6284 seferberliği: Biz yazdık biz uygulayacağız!

  • 09:04 17 Eylül 2024
  • Güncel
 
İSTANBUL  - KCDP’nin “6284 İçin Seferberliğe” kampanyası etrafında kenetlenen kadın örgütleri, oyuncular ve siyasi parti temsilcileri, “Biz yazdık biz uygulayacağız” dedi. Kadınlar, “Jin Jiyan Azadî” felsefesinin kendilerini kurtaracak yegâne düşünce sistemi olduğunu belirttiler ve başka bir felsefenin onları özgürleştiremeyeceğini vurguladılar.

....................

▶ **Verilen görev A**
Haberde "İSTANBUL - KCDP’nin" diye başlayan paragrafı, ana bilgilerini koruyarak daha kısa biçimde yeniden yazın.
Aşağıdaki kayıtlar bu haberle hiçbir şekilde ilgili değildir.

....................

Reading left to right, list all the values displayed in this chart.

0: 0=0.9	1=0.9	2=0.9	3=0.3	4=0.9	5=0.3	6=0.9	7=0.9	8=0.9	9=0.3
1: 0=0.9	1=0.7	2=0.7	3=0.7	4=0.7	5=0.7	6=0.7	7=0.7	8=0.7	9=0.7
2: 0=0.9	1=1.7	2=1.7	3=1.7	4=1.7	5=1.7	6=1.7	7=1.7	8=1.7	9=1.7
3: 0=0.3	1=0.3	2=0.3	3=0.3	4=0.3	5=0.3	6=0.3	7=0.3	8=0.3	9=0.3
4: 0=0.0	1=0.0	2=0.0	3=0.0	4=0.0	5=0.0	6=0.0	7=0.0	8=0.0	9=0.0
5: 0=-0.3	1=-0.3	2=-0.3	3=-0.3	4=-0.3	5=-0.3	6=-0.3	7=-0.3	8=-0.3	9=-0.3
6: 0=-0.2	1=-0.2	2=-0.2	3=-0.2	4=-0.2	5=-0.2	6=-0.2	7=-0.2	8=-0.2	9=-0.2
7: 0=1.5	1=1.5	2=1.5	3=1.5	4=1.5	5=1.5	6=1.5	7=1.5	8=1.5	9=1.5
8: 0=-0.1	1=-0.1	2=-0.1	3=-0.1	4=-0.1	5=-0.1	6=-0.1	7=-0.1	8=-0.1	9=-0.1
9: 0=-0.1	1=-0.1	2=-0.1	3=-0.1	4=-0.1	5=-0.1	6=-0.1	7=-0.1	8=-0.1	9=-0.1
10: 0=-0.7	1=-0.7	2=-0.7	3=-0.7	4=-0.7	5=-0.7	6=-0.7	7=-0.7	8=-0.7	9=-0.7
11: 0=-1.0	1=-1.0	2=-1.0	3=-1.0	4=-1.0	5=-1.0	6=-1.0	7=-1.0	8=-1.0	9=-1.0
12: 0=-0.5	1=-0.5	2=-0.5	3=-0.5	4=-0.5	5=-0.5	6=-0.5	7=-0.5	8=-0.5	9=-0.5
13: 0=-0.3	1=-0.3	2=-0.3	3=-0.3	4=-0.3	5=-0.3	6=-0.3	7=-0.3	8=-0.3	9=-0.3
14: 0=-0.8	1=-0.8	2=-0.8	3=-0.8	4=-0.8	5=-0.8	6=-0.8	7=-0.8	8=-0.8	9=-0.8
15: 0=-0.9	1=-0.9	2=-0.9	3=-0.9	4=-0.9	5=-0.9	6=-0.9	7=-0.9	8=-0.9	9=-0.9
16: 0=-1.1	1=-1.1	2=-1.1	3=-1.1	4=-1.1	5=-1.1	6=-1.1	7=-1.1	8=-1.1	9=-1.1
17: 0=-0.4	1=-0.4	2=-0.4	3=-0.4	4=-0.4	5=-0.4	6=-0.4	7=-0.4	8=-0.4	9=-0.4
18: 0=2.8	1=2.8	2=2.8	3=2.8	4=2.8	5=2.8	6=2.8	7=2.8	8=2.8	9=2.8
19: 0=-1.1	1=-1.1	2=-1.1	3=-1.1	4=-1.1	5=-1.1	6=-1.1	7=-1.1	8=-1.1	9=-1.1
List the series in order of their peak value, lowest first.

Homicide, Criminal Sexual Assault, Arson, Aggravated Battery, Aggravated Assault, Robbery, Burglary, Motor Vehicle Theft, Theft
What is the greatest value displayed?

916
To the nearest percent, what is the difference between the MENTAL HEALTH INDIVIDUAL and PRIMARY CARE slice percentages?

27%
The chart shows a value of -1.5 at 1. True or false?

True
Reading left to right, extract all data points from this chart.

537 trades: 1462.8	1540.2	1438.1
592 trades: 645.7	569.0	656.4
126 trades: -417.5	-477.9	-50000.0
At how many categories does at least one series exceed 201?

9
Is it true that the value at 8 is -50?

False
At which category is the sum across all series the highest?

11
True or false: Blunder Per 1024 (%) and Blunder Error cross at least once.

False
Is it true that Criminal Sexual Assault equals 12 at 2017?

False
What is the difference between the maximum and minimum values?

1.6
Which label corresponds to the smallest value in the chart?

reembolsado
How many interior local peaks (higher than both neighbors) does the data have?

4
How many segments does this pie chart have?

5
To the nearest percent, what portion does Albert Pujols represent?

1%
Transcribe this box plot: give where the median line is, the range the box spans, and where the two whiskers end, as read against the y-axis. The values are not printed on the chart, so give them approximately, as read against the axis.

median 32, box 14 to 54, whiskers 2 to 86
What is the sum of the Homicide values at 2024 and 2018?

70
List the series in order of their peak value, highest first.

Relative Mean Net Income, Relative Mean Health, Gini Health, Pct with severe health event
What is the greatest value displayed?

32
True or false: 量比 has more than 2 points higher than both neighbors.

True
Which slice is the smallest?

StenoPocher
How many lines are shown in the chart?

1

....................

▶ **Verilen görev B**
Lütfen kayıtların en başından başlayıp "At which category" ifadesini içeren satırla biten bölümü, o satır da dahil olmak üzere, hiçbir değişiklik yapmadan kopyalayın.

▶ **Cevap bölümü A**
İstanbul'da KCDP'nin "6284 İçin Seferberliğe" kampanyasında bir araya gelen kadın örgütleri, oyuncular ve siyasi parti temsilcileri "Biz yazdık biz uygulayacağız" dedi. Kadınlar, kendilerini kurtaracak tek düşünce sisteminin "Jin Jiyan Azadî" felsefesi olduğunu ve başka bir felsefenin onları özgürleştiremeyeceğini vurguladı.

▶ **Cevap bölümü B**
Reading left to right, list all the values displayed in this chart.

0: 0=0.9	1=0.9	2=0.9	3=0.3	4=0.9	5=0.3	6=0.9	7=0.9	8=0.9	9=0.3
1: 0=0.9	1=0.7	2=0.7	3=0.7	4=0.7	5=0.7	6=0.7	7=0.7	8=0.7	9=0.7
2: 0=0.9	1=1.7	2=1.7	3=1.7	4=1.7	5=1.7	6=1.7	7=1.7	8=1.7	9=1.7
3: 0=0.3	1=0.3	2=0.3	3=0.3	4=0.3	5=0.3	6=0.3	7=0.3	8=0.3	9=0.3
4: 0=0.0	1=0.0	2=0.0	3=0.0	4=0.0	5=0.0	6=0.0	7=0.0	8=0.0	9=0.0
5: 0=-0.3	1=-0.3	2=-0.3	3=-0.3	4=-0.3	5=-0.3	6=-0.3	7=-0.3	8=-0.3	9=-0.3
6: 0=-0.2	1=-0.2	2=-0.2	3=-0.2	4=-0.2	5=-0.2	6=-0.2	7=-0.2	8=-0.2	9=-0.2
7: 0=1.5	1=1.5	2=1.5	3=1.5	4=1.5	5=1.5	6=1.5	7=1.5	8=1.5	9=1.5
8: 0=-0.1	1=-0.1	2=-0.1	3=-0.1	4=-0.1	5=-0.1	6=-0.1	7=-0.1	8=-0.1	9=-0.1
9: 0=-0.1	1=-0.1	2=-0.1	3=-0.1	4=-0.1	5=-0.1	6=-0.1	7=-0.1	8=-0.1	9=-0.1
10: 0=-0.7	1=-0.7	2=-0.7	3=-0.7	4=-0.7	5=-0.7	6=-0.7	7=-0.7	8=-0.7	9=-0.7
11: 0=-1.0	1=-1.0	2=-1.0	3=-1.0	4=-1.0	5=-1.0	6=-1.0	7=-1.0	8=-1.0	9=-1.0
12: 0=-0.5	1=-0.5	2=-0.5	3=-0.5	4=-0.5	5=-0.5	6=-0.5	7=-0.5	8=-0.5	9=-0.5
13: 0=-0.3	1=-0.3	2=-0.3	3=-0.3	4=-0.3	5=-0.3	6=-0.3	7=-0.3	8=-0.3	9=-0.3
14: 0=-0.8	1=-0.8	2=-0.8	3=-0.8	4=-0.8	5=-0.8	6=-0.8	7=-0.8	8=-0.8	9=-0.8
15: 0=-0.9	1=-0.9	2=-0.9	3=-0.9	4=-0.9	5=-0.9	6=-0.9	7=-0.9	8=-0.9	9=-0.9
16: 0=-1.1	1=-1.1	2=-1.1	3=-1.1	4=-1.1	5=-1.1	6=-1.1	7=-1.1	8=-1.1	9=-1.1
17: 0=-0.4	1=-0.4	2=-0.4	3=-0.4	4=-0.4	5=-0.4	6=-0.4	7=-0.4	8=-0.4	9=-0.4
18: 0=2.8	1=2.8	2=2.8	3=2.8	4=2.8	5=2.8	6=2.8	7=2.8	8=2.8	9=2.8
19: 0=-1.1	1=-1.1	2=-1.1	3=-1.1	4=-1.1	5=-1.1	6=-1.1	7=-1.1	8=-1.1	9=-1.1
List the series in order of their peak value, lowest first.

Homicide, Criminal Sexual Assault, Arson, Aggravated Battery, Aggravated Assault, Robbery, Burglary, Motor Vehicle Theft, Theft
What is the greatest value displayed?

916
To the nearest percent, what is the difference between the MENTAL HEALTH INDIVIDUAL and PRIMARY CARE slice percentages?

27%
The chart shows a value of -1.5 at 1. True or false?

True
Reading left to right, extract all data points from this chart.

537 trades: 1462.8	1540.2	1438.1
592 trades: 645.7	569.0	656.4
126 trades: -417.5	-477.9	-50000.0
At how many categories does at least one series exceed 201?

9
Is it true that the value at 8 is -50?

False
At which category is the sum across all series the highest?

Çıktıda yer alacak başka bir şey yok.